EXERCISE OBJECTIVE: Can you transcribe the data exactly? Leave the pictures out.

EXERCISE DATA:
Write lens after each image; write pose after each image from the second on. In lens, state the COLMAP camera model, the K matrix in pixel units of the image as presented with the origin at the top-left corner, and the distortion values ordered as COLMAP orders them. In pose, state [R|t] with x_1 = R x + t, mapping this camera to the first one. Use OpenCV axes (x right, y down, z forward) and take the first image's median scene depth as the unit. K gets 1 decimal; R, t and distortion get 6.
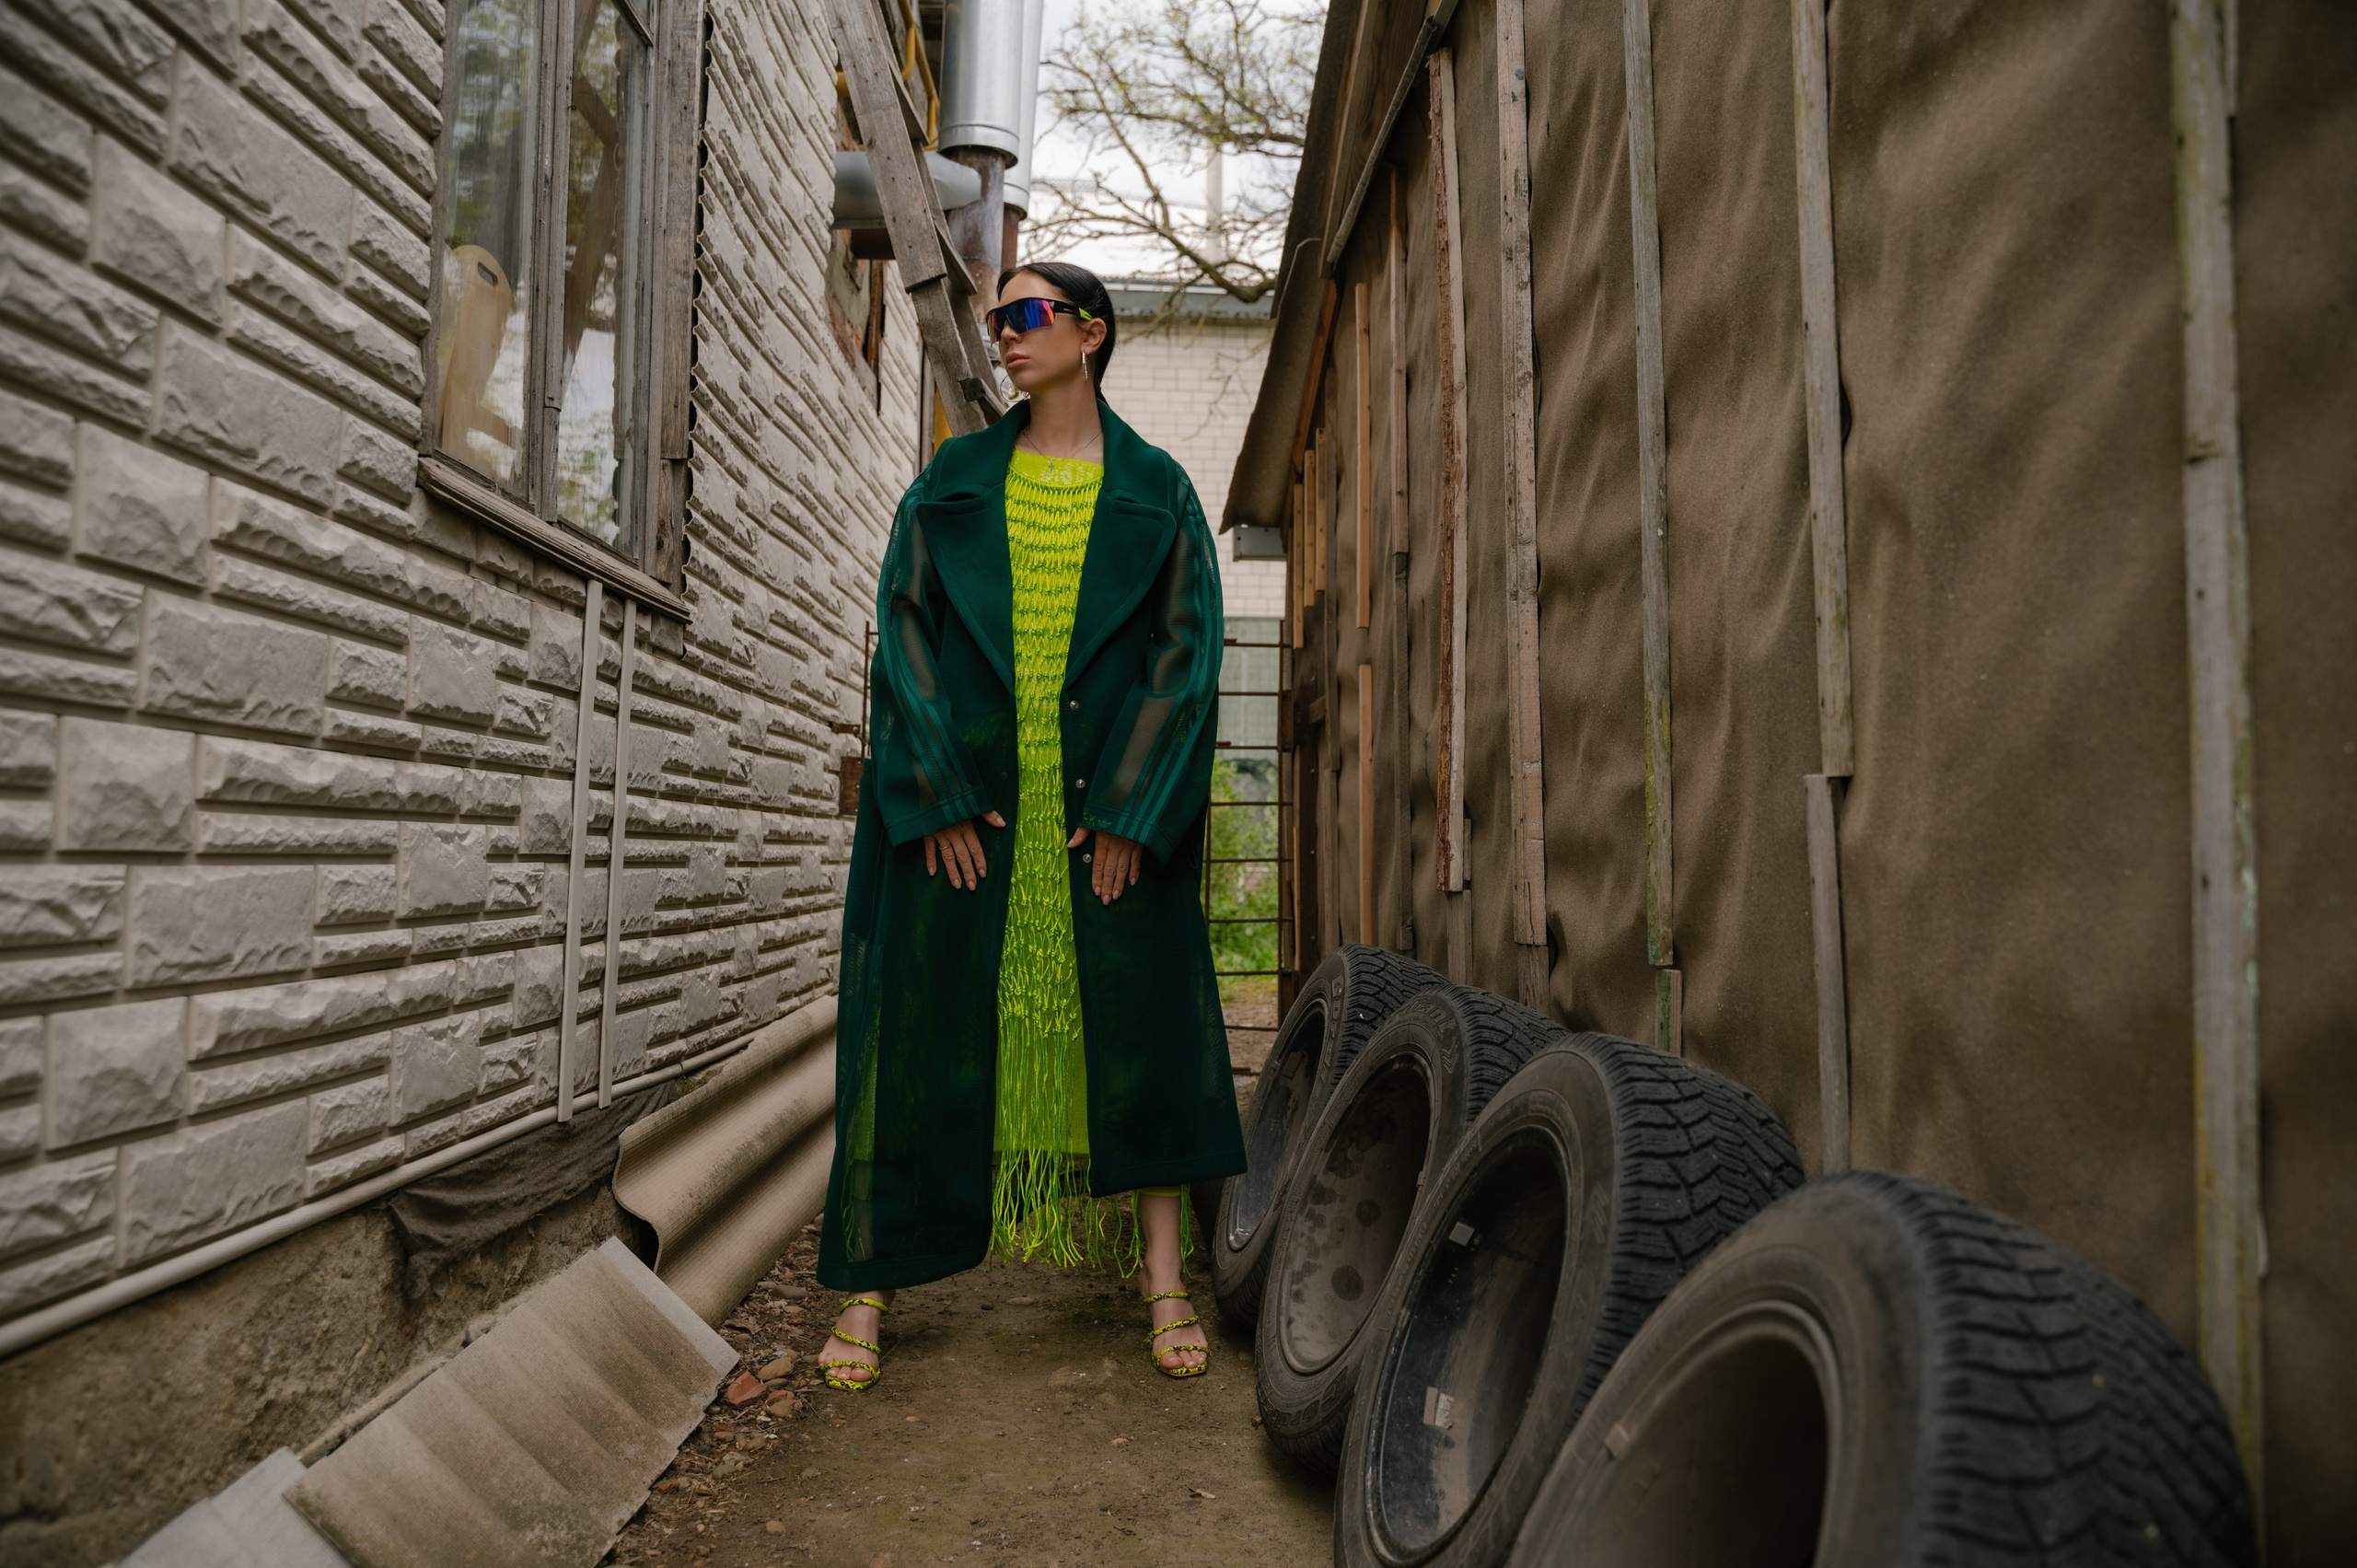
lens RADIAL K [[1796.9, 0, 1178.5], [0, 1796.9, 784.0], [0, 0, 1]] dist [-0.091914, 0.059675]
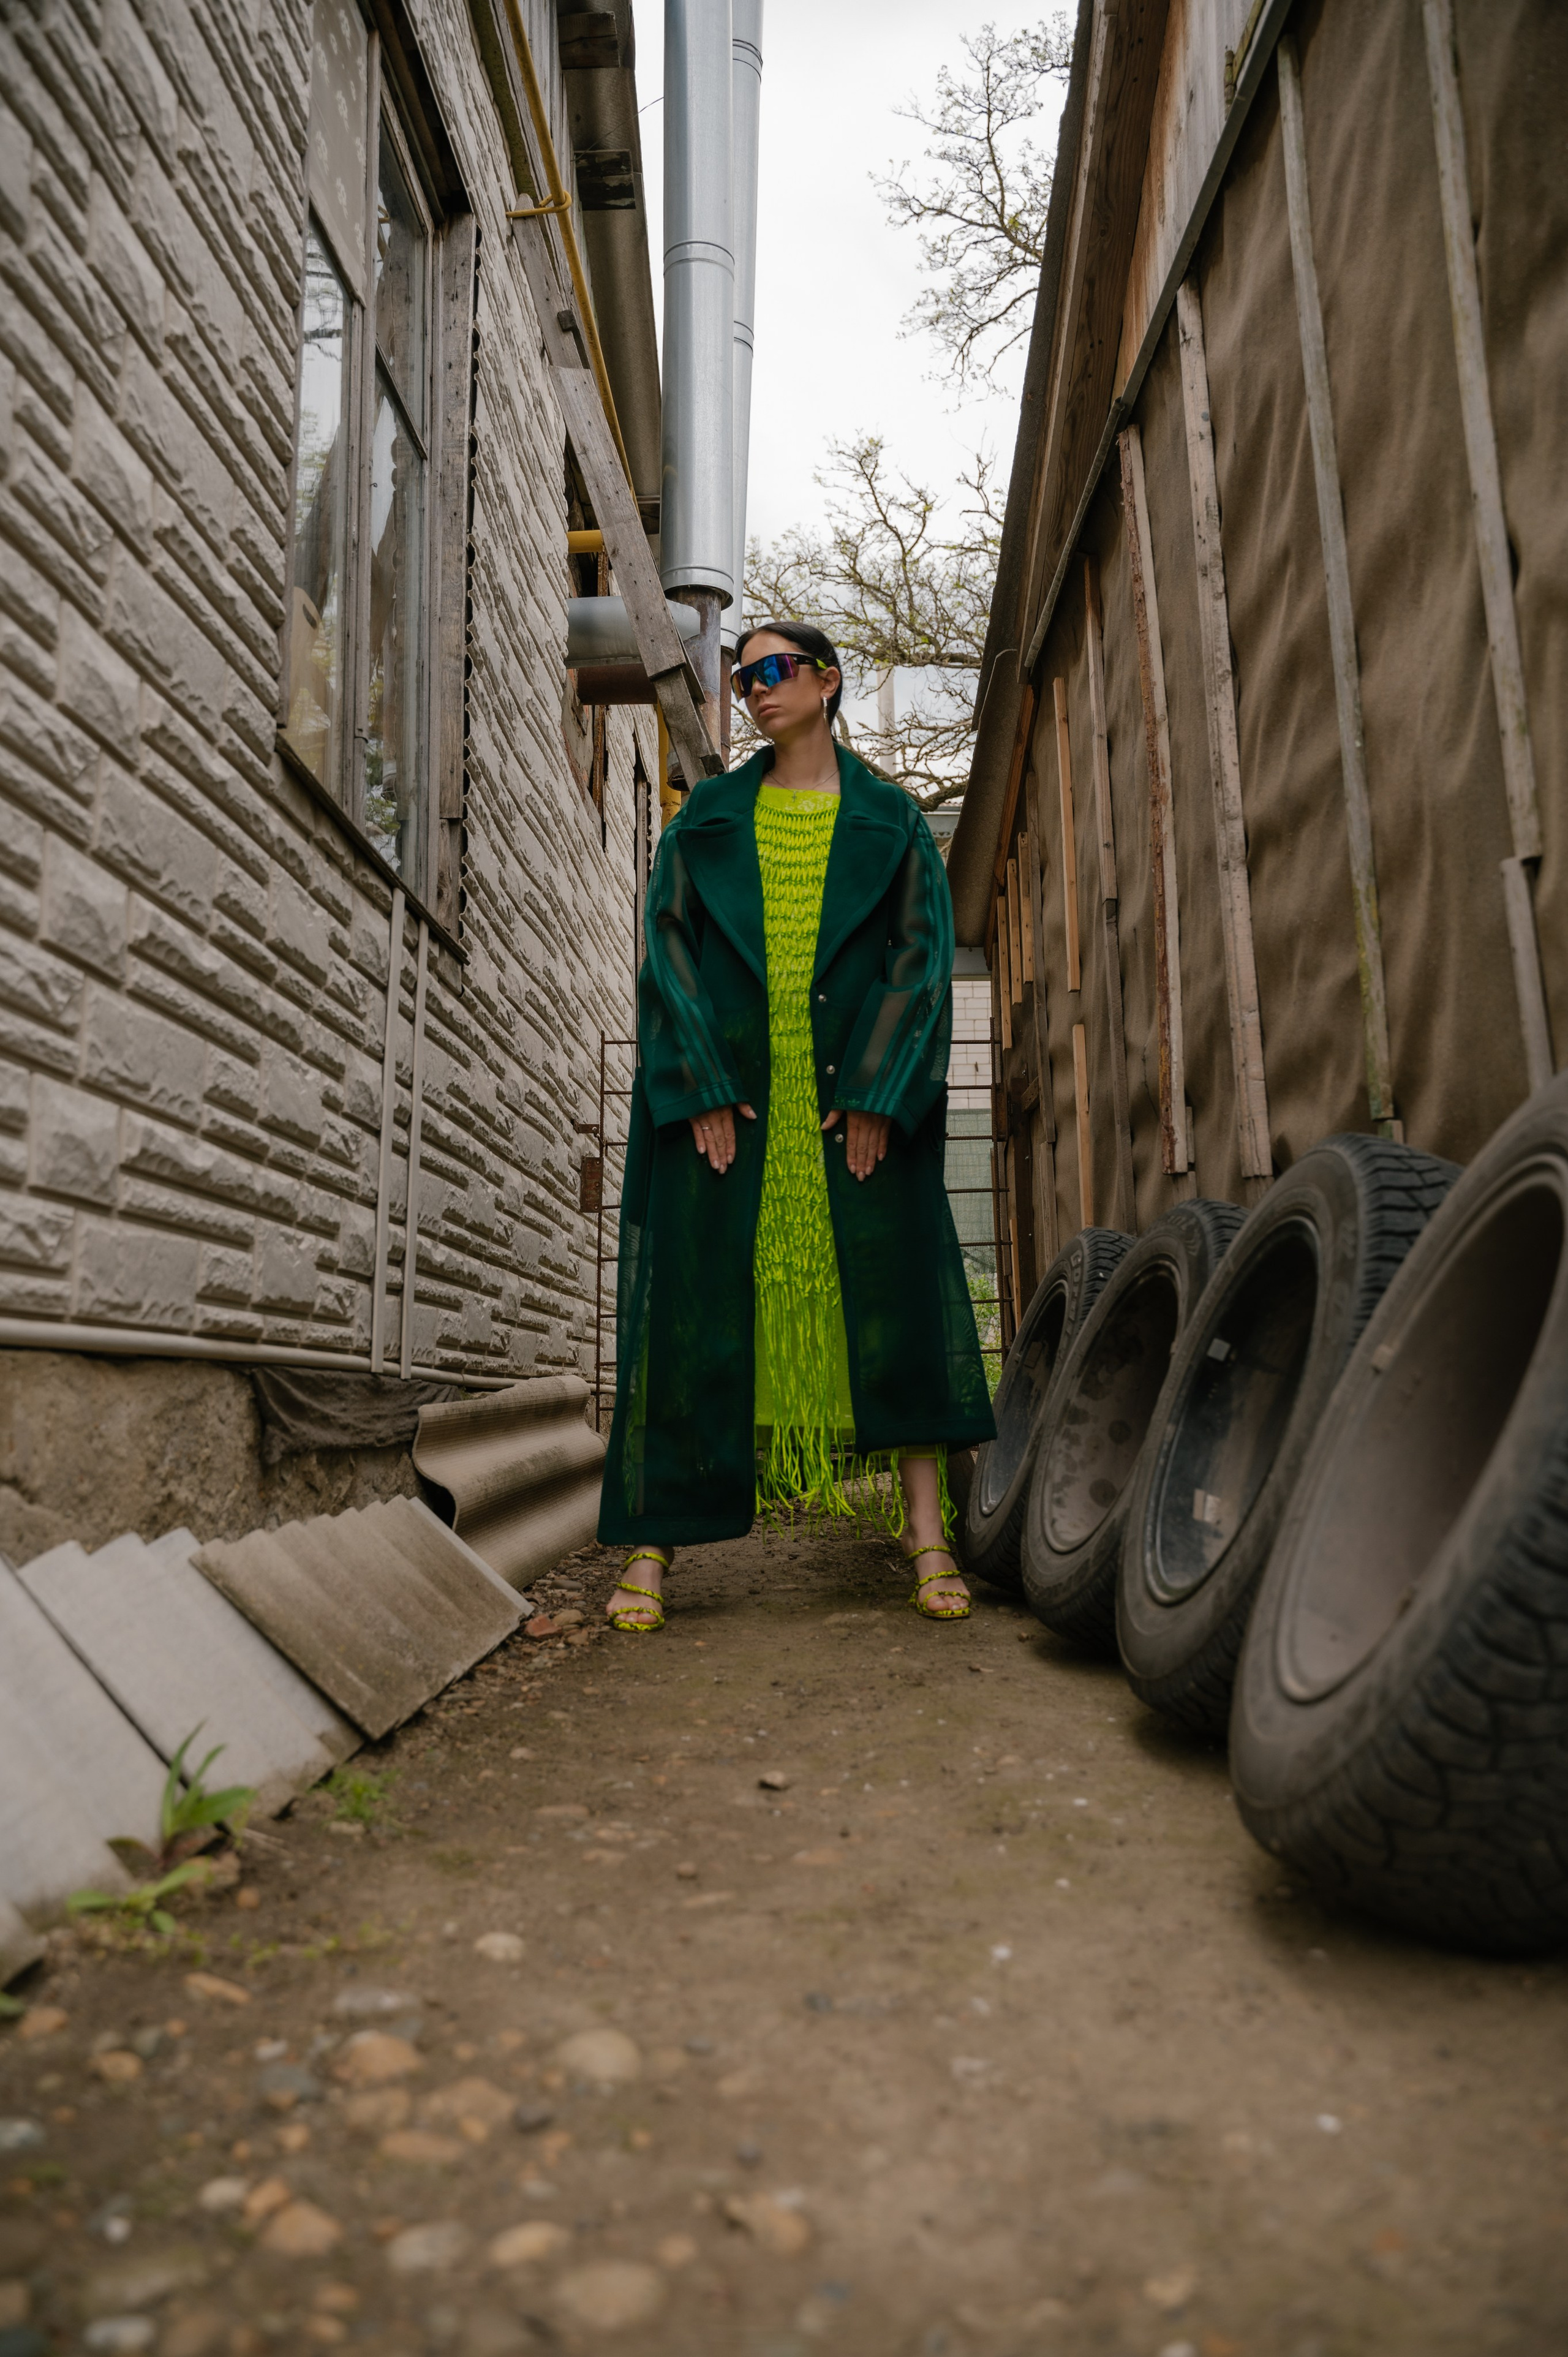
lens RADIAL K [[1796.9, 0, 784.0], [0, 1796.9, 1178.5], [0, 0, 1]] dist [-0.091914, 0.059675]
pose [[0.998567, -0.033393, -0.041813, -0.042251], [0.029711, 0.995870, -0.085791, 0.160339], [0.044505, 0.084425, 0.995435, -0.088176]]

SOLUTION:
Write lens after each image; write pose after each image from the second on. In lens, state the COLMAP camera model, the K matrix in pixel units of the image as presented with the origin at the top-left corner, and the distortion values ordered as COLMAP orders them. In pose, state [R|t] with x_1 = R x + t, mapping this camera to the first one. Use OpenCV axes (x right, y down, z forward) and take the first image's median scene depth as the unit. K gets 1 decimal; R, t and distortion get 6.
lens RADIAL K [[1796.9, 0, 1178.5], [0, 1796.9, 784.0], [0, 0, 1]] dist [-0.091914, 0.059675]
lens RADIAL K [[1796.9, 0, 784.0], [0, 1796.9, 1178.5], [0, 0, 1]] dist [-0.091914, 0.059675]
pose [[0.998567, -0.033393, -0.041813, -0.042251], [0.029711, 0.995870, -0.085791, 0.160339], [0.044505, 0.084425, 0.995435, -0.088176]]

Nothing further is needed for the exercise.